Online List Labeling with Predictions: What's wrong with LearnedLLA

December 05, 2023

Learning Augmented Algorithms Data Structures Research Paper Review

For a detailed explanation of the LearnedLLA, take a look at my previous blog post here.

LearnedLLA: Summarizing The Results

Here’s the gist:

With arbitrary predictions, their insertion algorithm achieves an $O(\log^2 \eta)$ amortized cost per insertion.
With perfect predictions (every predicted rank is spot on), the cost drops to $O(1)$ .
With maximally bad predictions (as far off as possible), the cost falls back to $O(\log^2 n)$ , same as classic, non-predictive LLA.

They went a step further and proved a stronger result:

When prediction errors come from an unknown distribution with mean $\mu$ and variance $s^2$ , the expected cost is $O(\log^2{(|\mu| + s^2)})$ .
In plain terms: $O(1)$ if the mean and variance are constant.

And more generally:

For any LLA insertion algorithm with an amortized cost of $C(n)$ (where $C$ is a reasonable, admissible list labeling cost function), plugging it into the LearnedLLA model as a black box yields an amortized insertion cost of $O(C(\eta))$ .

Where did LearnedLLA fall short?

Even if only a few predictions are maximally bad while most are optimal, their algorithm still incurs $O(\log^2{n})$ amortized.

This appears somewhat counterintuitive, as one bad prediction should not cause the performance of LearnedLLA to degrade by a factor of $\log^2(n)$

A simple example:

Consider a LearnedLLA instance that spans ranks $1, \ldots, 4$ . Now, consider the following insertion sequence of tuples $(\text{value}, \text{predicted rank})$ :

(1, 4) \rightarrow (2, 2) \rightarrow (3, 3) \rightarrow (4, 4)

In our example, the values 1, 2, 3 would all go in $P_4$ , and then we would have to merge $P_3, P_4$ when inserting value 4 ( $P_4$ would exceed the density of $\frac{1}{2}$ ).

Let $\eta$ and $\bar{\eta}$ denote the maximum error and the arithmetic mean of the error, respectively.
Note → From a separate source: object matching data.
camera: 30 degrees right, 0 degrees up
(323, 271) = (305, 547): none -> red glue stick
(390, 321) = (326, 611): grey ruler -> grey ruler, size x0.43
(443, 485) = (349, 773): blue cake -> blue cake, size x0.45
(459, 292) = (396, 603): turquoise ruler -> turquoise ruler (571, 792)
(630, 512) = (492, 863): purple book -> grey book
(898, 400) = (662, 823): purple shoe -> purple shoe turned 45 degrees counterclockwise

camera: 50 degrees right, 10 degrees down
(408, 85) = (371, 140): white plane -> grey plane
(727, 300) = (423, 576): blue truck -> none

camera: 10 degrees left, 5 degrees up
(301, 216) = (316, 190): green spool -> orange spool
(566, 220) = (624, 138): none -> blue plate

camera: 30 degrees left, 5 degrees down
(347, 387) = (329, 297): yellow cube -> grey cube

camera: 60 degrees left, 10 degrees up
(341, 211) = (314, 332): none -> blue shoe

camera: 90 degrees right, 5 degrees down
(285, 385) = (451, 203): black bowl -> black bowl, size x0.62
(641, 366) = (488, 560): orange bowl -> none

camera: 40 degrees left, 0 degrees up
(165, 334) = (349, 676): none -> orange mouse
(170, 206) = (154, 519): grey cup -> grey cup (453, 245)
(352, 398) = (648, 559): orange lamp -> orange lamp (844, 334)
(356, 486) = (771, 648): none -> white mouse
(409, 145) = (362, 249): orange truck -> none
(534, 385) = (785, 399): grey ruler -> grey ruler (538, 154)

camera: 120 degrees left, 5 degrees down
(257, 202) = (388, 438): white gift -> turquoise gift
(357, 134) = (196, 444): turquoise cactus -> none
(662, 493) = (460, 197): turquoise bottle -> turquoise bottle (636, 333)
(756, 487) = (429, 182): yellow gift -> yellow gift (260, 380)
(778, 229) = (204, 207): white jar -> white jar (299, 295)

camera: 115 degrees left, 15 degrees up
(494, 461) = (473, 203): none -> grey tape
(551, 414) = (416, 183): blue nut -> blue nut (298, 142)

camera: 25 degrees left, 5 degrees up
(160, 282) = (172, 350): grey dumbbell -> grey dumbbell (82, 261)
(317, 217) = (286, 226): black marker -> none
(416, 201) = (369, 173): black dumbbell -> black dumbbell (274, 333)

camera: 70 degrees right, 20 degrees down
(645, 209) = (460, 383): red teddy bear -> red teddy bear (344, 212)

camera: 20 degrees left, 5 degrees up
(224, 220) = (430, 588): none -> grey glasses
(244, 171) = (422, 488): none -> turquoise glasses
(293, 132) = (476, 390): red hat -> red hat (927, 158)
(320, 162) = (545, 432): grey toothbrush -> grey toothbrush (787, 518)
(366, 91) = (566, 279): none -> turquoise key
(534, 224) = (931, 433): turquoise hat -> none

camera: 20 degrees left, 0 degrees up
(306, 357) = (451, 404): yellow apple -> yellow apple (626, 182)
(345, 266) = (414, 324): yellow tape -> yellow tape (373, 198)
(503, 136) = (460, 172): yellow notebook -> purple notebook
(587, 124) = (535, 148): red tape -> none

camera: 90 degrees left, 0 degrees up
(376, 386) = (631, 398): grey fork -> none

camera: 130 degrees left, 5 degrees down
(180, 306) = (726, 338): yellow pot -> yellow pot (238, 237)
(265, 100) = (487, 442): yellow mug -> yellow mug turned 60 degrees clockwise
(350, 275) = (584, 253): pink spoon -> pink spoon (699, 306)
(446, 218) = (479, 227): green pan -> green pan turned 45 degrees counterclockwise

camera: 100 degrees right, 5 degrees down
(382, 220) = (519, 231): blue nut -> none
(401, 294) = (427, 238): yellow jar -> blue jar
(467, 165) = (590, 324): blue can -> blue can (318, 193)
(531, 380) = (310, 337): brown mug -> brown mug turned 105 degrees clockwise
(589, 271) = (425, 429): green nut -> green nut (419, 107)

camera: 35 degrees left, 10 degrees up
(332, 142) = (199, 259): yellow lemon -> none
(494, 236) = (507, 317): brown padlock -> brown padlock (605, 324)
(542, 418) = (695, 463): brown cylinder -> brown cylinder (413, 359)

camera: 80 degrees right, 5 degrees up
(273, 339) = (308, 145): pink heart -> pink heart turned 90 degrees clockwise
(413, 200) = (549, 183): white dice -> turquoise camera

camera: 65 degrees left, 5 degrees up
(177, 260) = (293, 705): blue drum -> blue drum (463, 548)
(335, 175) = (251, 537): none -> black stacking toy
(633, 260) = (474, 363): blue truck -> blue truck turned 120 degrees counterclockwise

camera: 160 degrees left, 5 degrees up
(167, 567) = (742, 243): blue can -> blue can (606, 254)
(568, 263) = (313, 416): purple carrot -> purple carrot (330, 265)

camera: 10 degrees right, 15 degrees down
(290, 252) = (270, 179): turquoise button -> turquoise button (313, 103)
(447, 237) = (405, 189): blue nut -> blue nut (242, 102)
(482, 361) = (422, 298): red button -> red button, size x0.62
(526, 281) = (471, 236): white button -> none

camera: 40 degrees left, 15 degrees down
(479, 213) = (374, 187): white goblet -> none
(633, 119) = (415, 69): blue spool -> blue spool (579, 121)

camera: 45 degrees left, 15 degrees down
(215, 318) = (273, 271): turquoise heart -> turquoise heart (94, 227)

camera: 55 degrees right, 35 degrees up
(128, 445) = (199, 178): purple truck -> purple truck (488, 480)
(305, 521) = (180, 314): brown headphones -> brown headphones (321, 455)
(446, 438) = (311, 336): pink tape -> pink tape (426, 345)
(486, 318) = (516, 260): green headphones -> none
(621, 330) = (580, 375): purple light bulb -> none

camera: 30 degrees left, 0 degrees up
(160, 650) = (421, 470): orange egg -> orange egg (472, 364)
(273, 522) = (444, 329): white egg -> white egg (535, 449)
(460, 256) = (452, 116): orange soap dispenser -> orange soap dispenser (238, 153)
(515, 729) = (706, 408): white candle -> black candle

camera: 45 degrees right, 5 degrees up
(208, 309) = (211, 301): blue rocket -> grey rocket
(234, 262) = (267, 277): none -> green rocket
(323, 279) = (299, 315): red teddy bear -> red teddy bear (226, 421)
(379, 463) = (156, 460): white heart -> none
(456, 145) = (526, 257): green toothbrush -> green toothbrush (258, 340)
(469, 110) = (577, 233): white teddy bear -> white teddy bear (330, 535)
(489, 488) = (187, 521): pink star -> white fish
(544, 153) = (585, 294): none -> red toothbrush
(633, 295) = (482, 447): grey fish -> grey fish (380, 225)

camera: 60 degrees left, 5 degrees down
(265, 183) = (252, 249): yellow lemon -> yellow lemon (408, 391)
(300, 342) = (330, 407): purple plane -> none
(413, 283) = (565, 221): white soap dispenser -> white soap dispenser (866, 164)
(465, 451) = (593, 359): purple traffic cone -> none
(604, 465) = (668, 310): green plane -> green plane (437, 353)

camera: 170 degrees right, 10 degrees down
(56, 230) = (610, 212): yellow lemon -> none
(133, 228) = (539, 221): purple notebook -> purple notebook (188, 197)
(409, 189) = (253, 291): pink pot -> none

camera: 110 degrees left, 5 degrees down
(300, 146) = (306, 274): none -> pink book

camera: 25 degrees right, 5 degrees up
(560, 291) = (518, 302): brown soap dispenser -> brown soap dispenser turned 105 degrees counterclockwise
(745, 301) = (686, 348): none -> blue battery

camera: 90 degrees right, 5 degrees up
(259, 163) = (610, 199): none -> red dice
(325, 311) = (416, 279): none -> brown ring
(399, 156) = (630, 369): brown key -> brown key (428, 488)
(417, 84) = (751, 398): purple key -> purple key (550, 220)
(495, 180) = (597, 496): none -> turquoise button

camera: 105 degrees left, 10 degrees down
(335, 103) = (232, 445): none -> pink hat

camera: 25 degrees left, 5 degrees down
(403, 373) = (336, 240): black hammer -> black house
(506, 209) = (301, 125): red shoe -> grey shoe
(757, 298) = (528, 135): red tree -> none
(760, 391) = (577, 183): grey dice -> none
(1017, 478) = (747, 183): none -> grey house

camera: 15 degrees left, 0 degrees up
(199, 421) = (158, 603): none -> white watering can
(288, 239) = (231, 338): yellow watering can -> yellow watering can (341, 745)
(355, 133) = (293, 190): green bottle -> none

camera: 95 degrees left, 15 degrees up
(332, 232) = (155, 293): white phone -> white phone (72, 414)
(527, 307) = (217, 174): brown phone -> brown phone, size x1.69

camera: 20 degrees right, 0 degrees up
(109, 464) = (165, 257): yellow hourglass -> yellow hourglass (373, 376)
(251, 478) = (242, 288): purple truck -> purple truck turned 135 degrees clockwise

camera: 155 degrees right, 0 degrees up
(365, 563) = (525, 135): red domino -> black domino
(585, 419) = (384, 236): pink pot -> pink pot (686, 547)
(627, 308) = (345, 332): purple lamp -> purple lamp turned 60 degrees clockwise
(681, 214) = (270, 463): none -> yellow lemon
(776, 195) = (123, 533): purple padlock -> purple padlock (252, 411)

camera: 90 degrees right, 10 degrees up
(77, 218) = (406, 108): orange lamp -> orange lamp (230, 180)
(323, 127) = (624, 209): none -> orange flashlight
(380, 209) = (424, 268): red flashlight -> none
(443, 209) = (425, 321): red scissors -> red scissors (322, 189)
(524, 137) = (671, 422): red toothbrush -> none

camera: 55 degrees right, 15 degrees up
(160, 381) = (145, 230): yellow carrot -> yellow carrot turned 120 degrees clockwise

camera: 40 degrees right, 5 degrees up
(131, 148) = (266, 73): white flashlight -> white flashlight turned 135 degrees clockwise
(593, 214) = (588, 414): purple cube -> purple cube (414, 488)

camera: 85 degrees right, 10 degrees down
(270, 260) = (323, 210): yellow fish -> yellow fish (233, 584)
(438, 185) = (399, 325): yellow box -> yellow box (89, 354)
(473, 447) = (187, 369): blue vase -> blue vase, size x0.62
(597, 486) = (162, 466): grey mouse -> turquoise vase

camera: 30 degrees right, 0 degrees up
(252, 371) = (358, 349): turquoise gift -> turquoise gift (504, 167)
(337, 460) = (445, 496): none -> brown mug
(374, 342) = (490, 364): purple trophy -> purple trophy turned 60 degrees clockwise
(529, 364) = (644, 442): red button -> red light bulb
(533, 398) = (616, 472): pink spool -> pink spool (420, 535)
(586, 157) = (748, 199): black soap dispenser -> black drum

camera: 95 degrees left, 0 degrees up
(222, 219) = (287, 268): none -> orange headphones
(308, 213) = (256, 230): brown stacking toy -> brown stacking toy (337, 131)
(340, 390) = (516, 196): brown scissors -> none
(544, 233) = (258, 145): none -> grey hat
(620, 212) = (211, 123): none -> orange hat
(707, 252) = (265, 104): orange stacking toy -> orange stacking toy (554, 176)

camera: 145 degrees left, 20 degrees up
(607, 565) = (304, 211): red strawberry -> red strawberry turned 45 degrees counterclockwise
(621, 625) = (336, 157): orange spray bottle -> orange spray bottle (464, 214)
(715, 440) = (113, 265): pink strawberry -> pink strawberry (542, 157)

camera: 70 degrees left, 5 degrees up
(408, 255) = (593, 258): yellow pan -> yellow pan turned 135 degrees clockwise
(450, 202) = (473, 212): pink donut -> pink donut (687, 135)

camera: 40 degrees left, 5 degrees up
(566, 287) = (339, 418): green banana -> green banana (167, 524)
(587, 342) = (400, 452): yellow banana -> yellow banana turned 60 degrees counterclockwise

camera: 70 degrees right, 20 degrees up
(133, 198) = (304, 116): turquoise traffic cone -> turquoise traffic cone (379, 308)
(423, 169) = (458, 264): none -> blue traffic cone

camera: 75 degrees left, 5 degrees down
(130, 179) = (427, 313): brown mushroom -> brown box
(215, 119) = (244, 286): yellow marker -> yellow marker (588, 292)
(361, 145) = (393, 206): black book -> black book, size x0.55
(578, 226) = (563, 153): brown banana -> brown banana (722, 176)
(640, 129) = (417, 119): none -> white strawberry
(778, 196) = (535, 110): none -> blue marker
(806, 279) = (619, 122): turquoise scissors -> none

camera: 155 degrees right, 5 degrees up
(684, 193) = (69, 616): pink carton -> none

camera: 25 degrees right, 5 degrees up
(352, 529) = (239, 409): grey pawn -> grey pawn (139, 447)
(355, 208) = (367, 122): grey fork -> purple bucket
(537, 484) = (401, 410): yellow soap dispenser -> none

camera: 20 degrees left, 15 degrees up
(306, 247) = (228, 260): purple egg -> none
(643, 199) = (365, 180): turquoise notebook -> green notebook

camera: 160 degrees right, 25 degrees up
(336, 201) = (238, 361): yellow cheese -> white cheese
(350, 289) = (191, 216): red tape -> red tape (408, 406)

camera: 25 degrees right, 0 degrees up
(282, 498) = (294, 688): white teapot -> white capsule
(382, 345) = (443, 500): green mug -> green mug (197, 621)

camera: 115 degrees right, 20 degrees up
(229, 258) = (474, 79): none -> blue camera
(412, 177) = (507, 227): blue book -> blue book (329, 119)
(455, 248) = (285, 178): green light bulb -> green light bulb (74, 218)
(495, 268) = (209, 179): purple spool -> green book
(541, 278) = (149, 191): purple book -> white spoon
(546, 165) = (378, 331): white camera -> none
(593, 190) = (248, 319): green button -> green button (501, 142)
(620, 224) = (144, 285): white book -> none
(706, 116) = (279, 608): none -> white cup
In our simple example, we have:

$\eta = 3$ , $\bar{\eta} = 1$ .

A More General Example

For any LearnedLLA instance that spans $n$ elements, consider an insertion sequence of tuples $\{ (x_i, \hat{r}_x) \}$ , such that the smallest element $x_i$ has the largest predicted rank $n$ , while the rest of the predictions are exact. In other words, we have one prediction far off — causing the maximal error $\eta$ to be $n - 1$ — and the rest of the predictions are perfect.

In that case, we have:

\eta = n - 1, \qquad \bar{\eta} = \frac{0 + \eta}{n} = \frac{n - 1}{n} < 1 = O(1).

Yet, our LearnedLLA insertion cost is $O(C(\eta))$ .

My Thoughts!

I’ve been struggling with this question for the past year. It only feels natural that we can do better. Maybe there’s a smarter algorithm out there — perhaps a randomized LLA algorithm or a new framework that relies on the average error instead.

References

McCauley, S., Moseley, B., Niaparast, A., & Singh, S. (2023). Online List Labeling with Predictions. arXiv:2305.10536
Bender, Michael A., Alex Conway, Martín Farach-Colton, Hanna Komlós, Michal Koucký, William Kuszmaul, and Michael Saks. Nearly Optimal List Labeling. arXiv, 2024. https://doi.org/10.48550/arXiv.2405.00807
Bender, M. A., Demaine, E. D., & Farach-Colton, M. (2000). Cache-oblivious B-trees. In Proceedings of the 41st Annual Symposium on Foundations of Computer Science (pp. 399–409). IEEE.